Das britische Unterhaus hat den von May mit der EU vereinbarten Austrittsvertrag bereits drei Mal abgelehnt, sich aber auch nicht auf eine andere Brexit-Variante einigen können. Um die Blockade zu durchbrechen, hatte die Regierungschefin angekündigt, eine weitere kurze Verschiebung des EU-Austritts zu beantragen. Die Fristverlängerung soll aber nicht über den 22. Mai hinausgehen – den Tag vor dem Beginn der Europawahl. May will verhindern, dass die Briten noch mal mitwählen müssen. Die Regierung bestätigte aber, dass sie die Wahlkommission vorsorglich mit den Vorbereitungen für eine Teilnahme beauftragt hat.
Mays Ankündigung ist eine dramatische Kehrtwende.
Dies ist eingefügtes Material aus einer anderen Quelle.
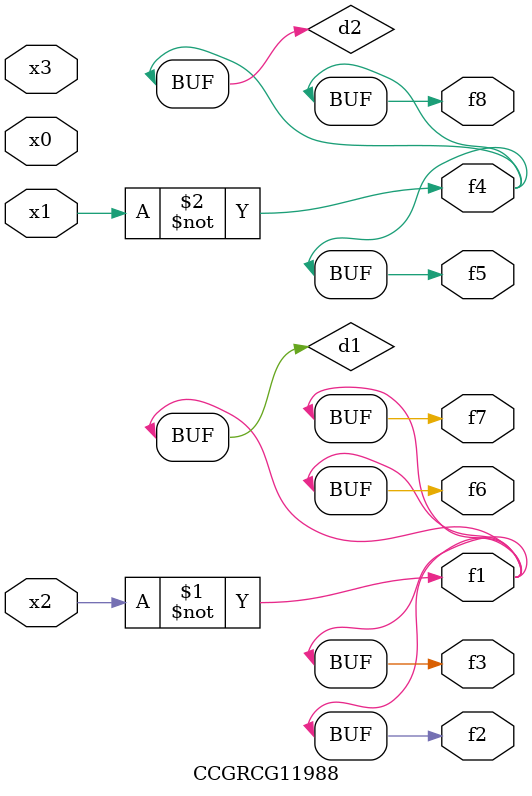
<source format=v>
module CCGRCG11988(
	input x0, x1, x2, x3,
	output f1, f2, f3, f4, f5, f6, f7, f8
);

	wire d1, d2;

	xnor (d1, x2);
	not (d2, x1);
	assign f1 = d1;
	assign f2 = d1;
	assign f3 = d1;
	assign f4 = d2;
	assign f5 = d2;
	assign f6 = d1;
	assign f7 = d1;
	assign f8 = d2;
endmodule

</source>
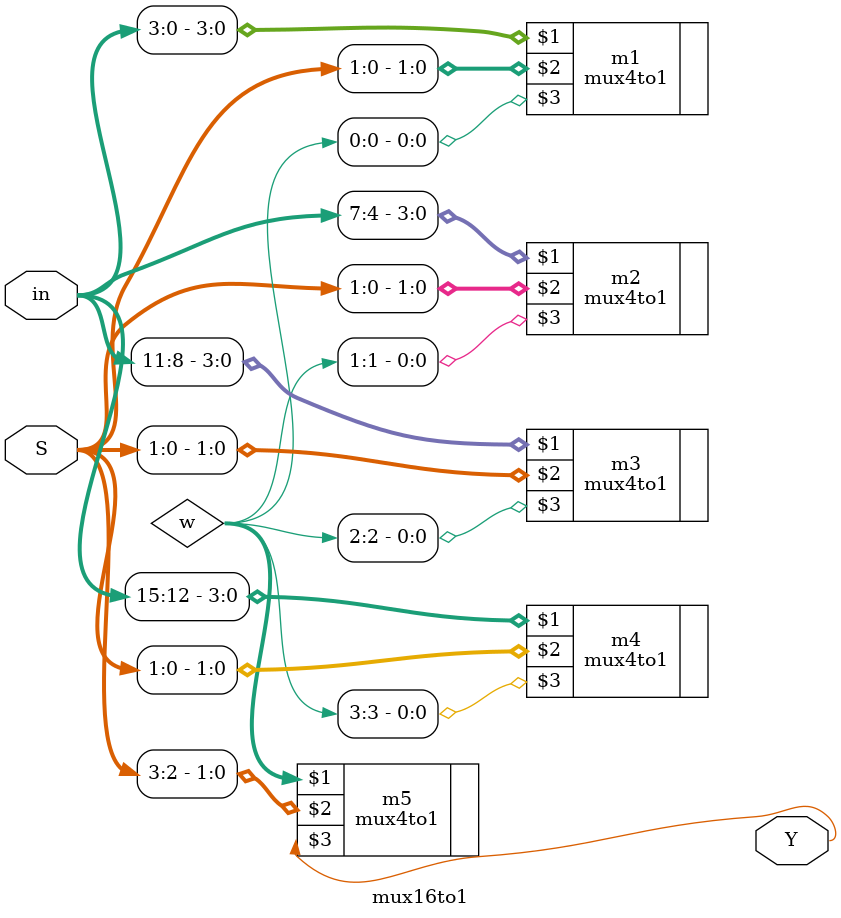
<source format=v>
module mux16to1(in,S,Y);
   wire [3:0] w;input [15:0]in;input [3:0]S;output Y;
   mux4to1 m1(in[3:0],S[1:0],w[0]); //in[MSB:LSB] is very important.
   mux4to1 m2(in[7:4],S[1:0],w[1]);  
   mux4to1 m3(in[11:8],S[1:0],w[2]); 
   mux4to1 m4(in[15:12],S[1:0],w[3]);
   mux4to1 m5(w,S[3:2],Y);
endmodule   

</source>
Bisher hatte sie Zugeständnisse an die Opposition abgelehnt. Denn diese will eine weichere Form des Brexits. Labour fordert etwa, Großbritannien solle in einer Zollunion mit der EU bleiben und eine enge Anbindung an den Binnenmarkt suchen. Sollte bis zum 12. April weder der Austrittsvertrag noch eine Alternative beschlossen sein, droht ein ungeordneter EU-Austritt.
Auf EU-Seite ist unklar, ob alle 27 EU-Staats- und Regierungschefs einen Aufschub billigen würden. Skeptisch äußerte sich Österreichs Bundeskanzler Sebastian Kurz (ÖVP). „Aus derzeitiger Sicht gibt es überhaupt keinen Grund für eine Frist-Erstreckung, denn das Chaos in Großbritannien hat sich nicht verändert“, sagte er. Bundesaußenminister Heiko Maas (SPD) äußerte sich zurückhaltend. Man müsse „abwarten, was die Meinungsbildung in London mit sich bringt“.
Sollten die Gespräche mit Corbyn kein Ergebnis bringen, will die Regierungschefin das Parlament verbindlich über Alternativen abstimmen lassen.
Allerdings sollen Briten auch nach einem ungeregelten EU-Austritt ohne Visum für bis zu drei Monate in die EU reisen dürfen, wenn Großbritannien EU-Bürgern dieselben Rechte einräumt. Darauf einigten sich Unterhändler des EU-Parlaments und der EU-Länder, wie der Rat der Mitgliedsländer mitteilte.